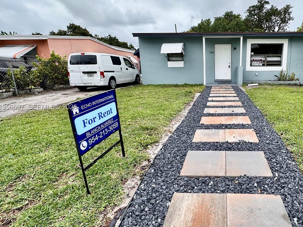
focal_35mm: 21
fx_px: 184
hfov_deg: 75.0
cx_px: 216
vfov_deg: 63.4
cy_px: 108
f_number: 2.2
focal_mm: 2.22
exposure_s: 1/972
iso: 50
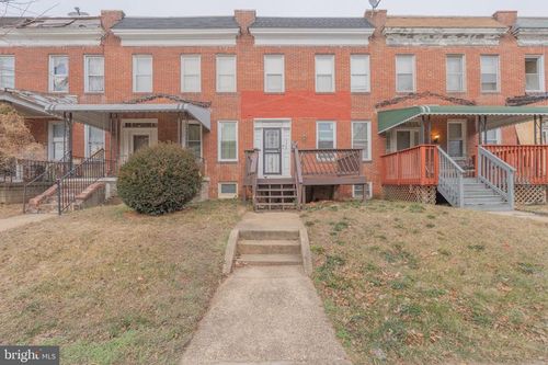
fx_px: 251
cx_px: 274
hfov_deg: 95.0
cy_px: 182
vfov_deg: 72.0
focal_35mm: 16
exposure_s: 1/250
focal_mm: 16.5
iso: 100
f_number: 8
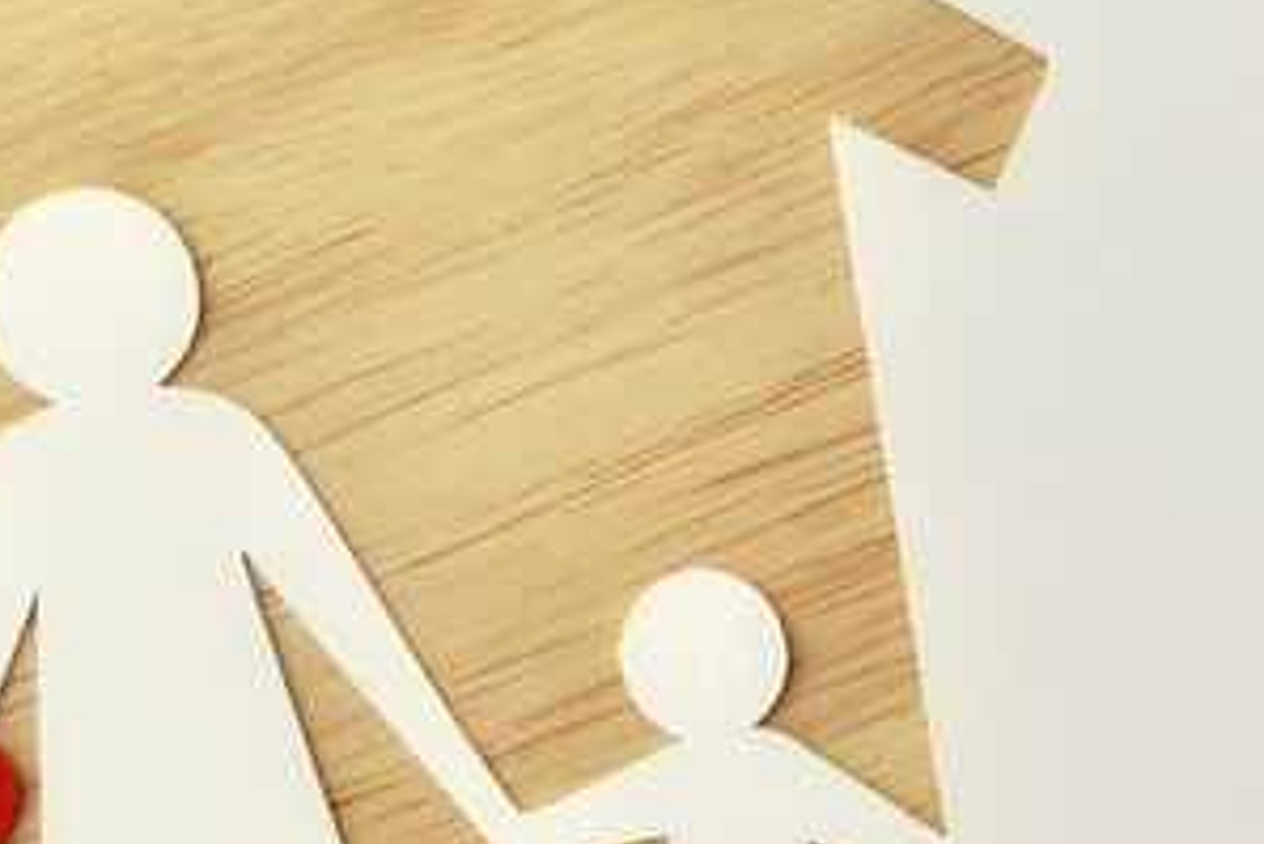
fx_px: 11521
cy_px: 524
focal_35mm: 328
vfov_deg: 4.2
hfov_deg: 6.3
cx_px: -148
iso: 100
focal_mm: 90
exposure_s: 1/8
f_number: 7.1
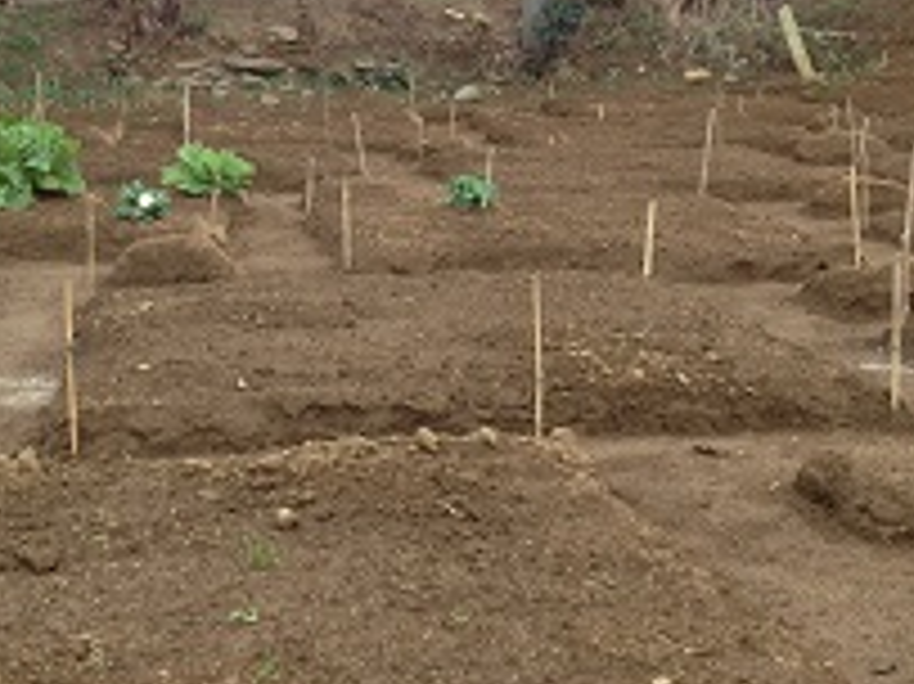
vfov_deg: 21.3
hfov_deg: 28.0
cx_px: 288
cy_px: 270
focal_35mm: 69
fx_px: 1821
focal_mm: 4.28
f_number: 2.4
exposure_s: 1/247
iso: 50
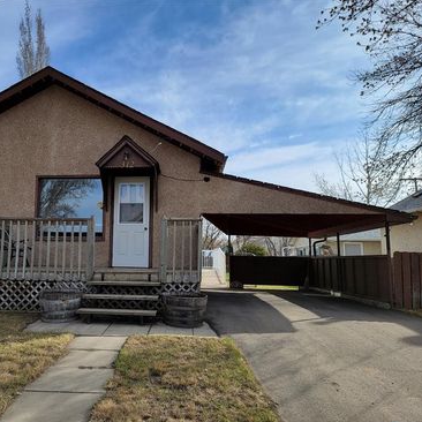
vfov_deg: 55.6
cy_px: 214
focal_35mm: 29
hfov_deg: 54.3
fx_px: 400
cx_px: 136
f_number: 1.8
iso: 16
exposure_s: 1/827
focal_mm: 6.7
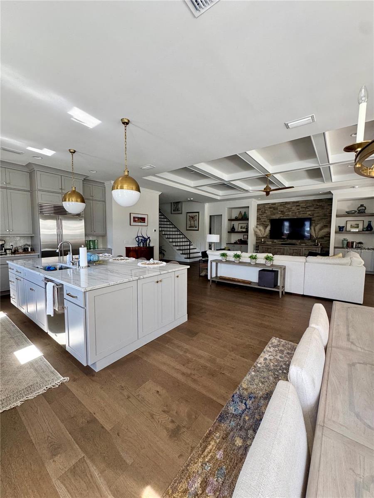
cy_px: 249
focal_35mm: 14
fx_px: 202
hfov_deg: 85.7
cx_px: 187
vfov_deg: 102.1
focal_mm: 2.22
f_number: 2.2
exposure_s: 1/99
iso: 200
______
* [Task prompt]:
An acceptable answer holds exactly the lines from the one with "focal_mm: 6.7" through the end of the entries above, both ends kept, and no pictures at all.

* [Task answer]:
focal_mm: 6.7
cy_px: 249
focal_35mm: 14
fx_px: 202
hfov_deg: 85.7
cx_px: 187
vfov_deg: 102.1
focal_mm: 2.22
f_number: 2.2
exposure_s: 1/99
iso: 200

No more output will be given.